What I learned when I stopped standing still

It's hard to believe that less than 24 months ago, my life was over. I had two toddlers and my life was over. I drove a minivan...and my life was over. I was in a marriage where we were both miserable and my life was over. Freedom was a dream that I never knew I had, and exploration was something that only adventurous people did. I certainly wasn't one of those people. I couldn't do those things. My life was already over.

Then an epiphany. Maybe, just maybe, if I figured out what was killing me, I could fix it and learn to live. Months of soul searching and opening my eyes to the facts that had been staring me in the face led me to realize that the kids and the minivan weren't the reason that I felt pinned and alone. Misery was responsible for the death of my soul. That misery was caused by trying to nurture a marriage that was both poisoned and poisonous. So the cure was administered and all parties began to heal.

Still, I never thought I would be an explorer. Didn't ever think of traveling the country, let alone the world. Sure, there were people who did those kinds of things, but it wasn't something that I should be doing. I wasn't one of those people. I don't know what it was that made me believe that the right thing to do was set roots and keep a firm hold on the ground where I grew. Maybe it was soley the fact that I had never been told otherwise. Maybe my fears of the great-wide-open caused me to stay in my own little corner, even when the world was calling my name.

"Couldn't" turned to "shouldn't" then "wouldn't" until the opportunity to go to Beijing arose and I finally said "Why not?" Moments of guilt and doubt intervened, but friends prodded and when I listened to reason I knew that I had to go, if only to prove to myself that I could live my life on purpose. That was one week that changed my life.

I won't go into detail about the trip - not only because that story has been told - but also because it's not the content of the journey that caused my evolution, it's the fact that I took the journey at all. By the time I flew home, I knew that I *was* one of those people. I *was* someone who could and should and would explore the world around me.

Five short months later, I said "Why not?" again, and initiated a road trip that led a friend and I across more than 2,000 miles of paved and unpaved road. We saw new places, camped in all sorts of weather and geocached our way through treacherous terrain. We met a man that the world had forgot and navigated steep and winding roads that the earth had started to reclaim. The freeway brought us home without a hitch and I felt vindicated and empowered. There's a world out there to see and I don't want to see it by myself.

Who would be willing to accompany me on my quest to see the world? Who could tolerate hours in the car with me? The answer was right in front of me and illuminated by a little boy who tenderly proclaimed "Sometimes a four-year-old just needs his mommy." What better way to ensure adequate time together than forcing ourselves to buckle-up and hop from state to state?

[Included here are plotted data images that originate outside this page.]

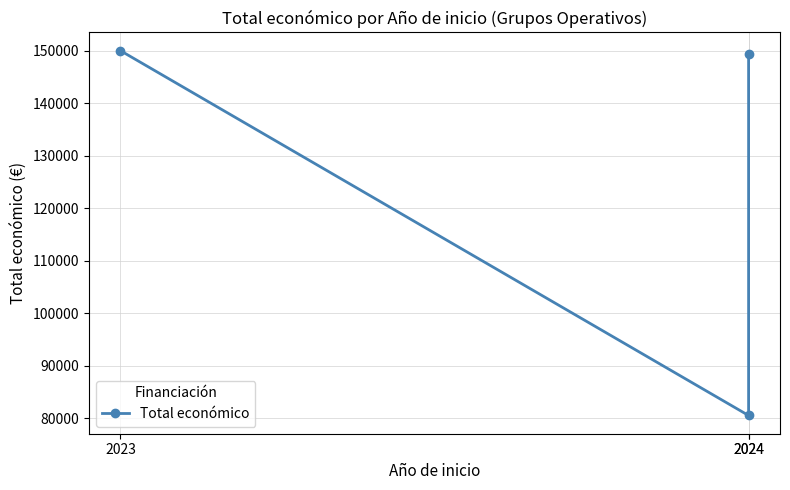

Rank the categories by value from lowest to highest.

2024, 2024, 2023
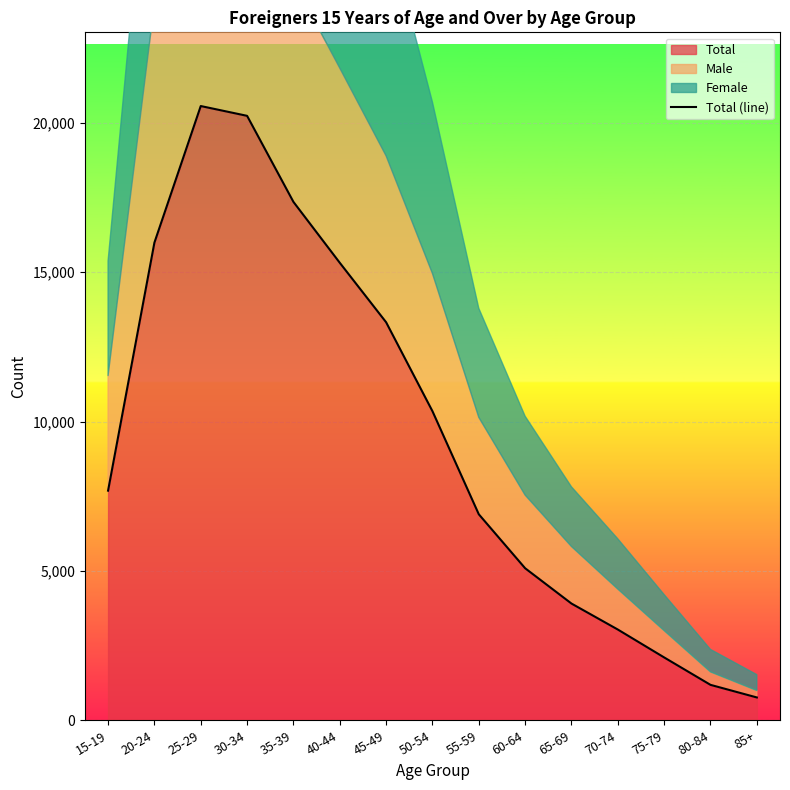

What position from the left is 45-49?

7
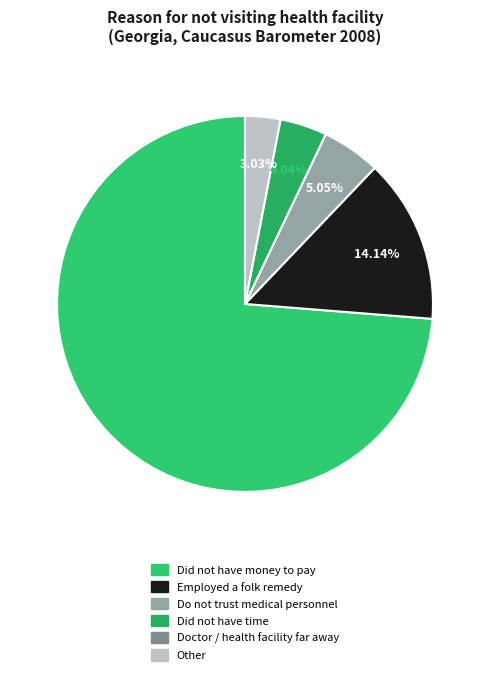

How many slices are in this pie chart?

5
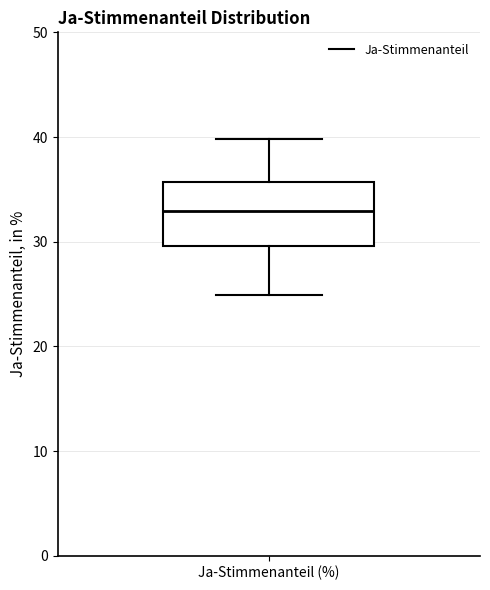

Transcribe this box plot: give where the median line is, the range the box spans, and where the two whiskers end, as read against the y-axis. The values are not printed on the chart, so give them approximately, as read against the axis.

median 33, box 30 to 36, whiskers 25 to 40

A little planning and we were off! The ease with which this road trip evolved was amazing. Everyone handled it wonderfully and with vigor. There was excitement growing with every mile and achievement every night. I was simultaneously satisfied and inspired. I've been bitten by the travel bug.

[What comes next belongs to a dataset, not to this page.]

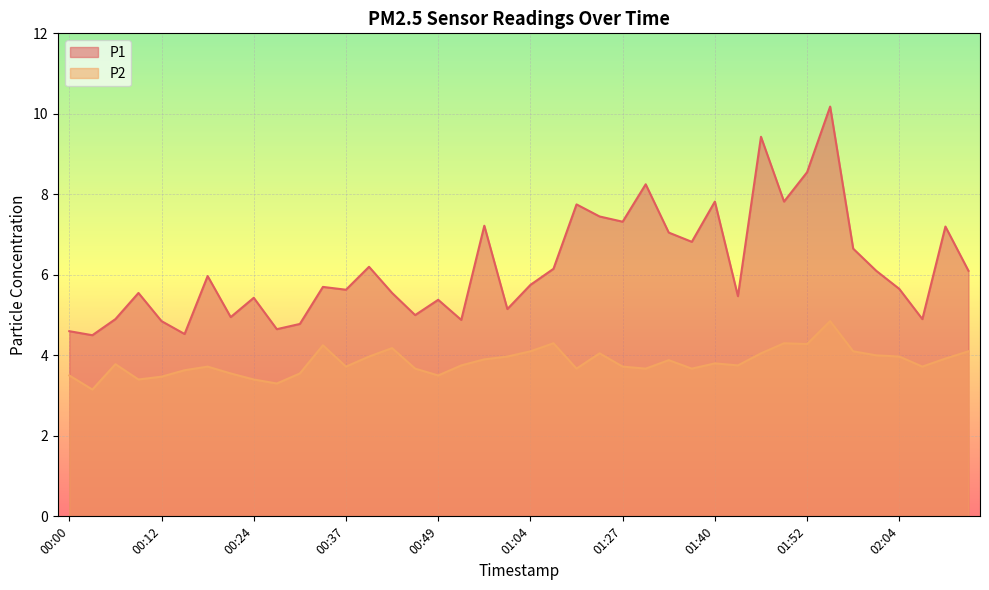

True or false: P2 and P1 intersect in this chart.

False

There have been moments when the image in the rearview mirror seemed far more sentimental than time spent in the first place, but it took visiting those locations to realize what I would miss when I was gone. Interests uncovered, geography discovered and friendships recovered, travel is both desirable and necessary as a catalyst to my personal growth. Hopefully, by furnishing it to my boys at such a young age, they will achieve greater heights than I.

I'm stable, I'm growing and I can honestly say that I'm alive. I'm living in a way that only I can, and embracing my unique situation. I know a whole lot more now than I did two years ago. I know who I am. I know what I want. I also know, that I don't want to live a life gathering moss. Roots are good, wings are better.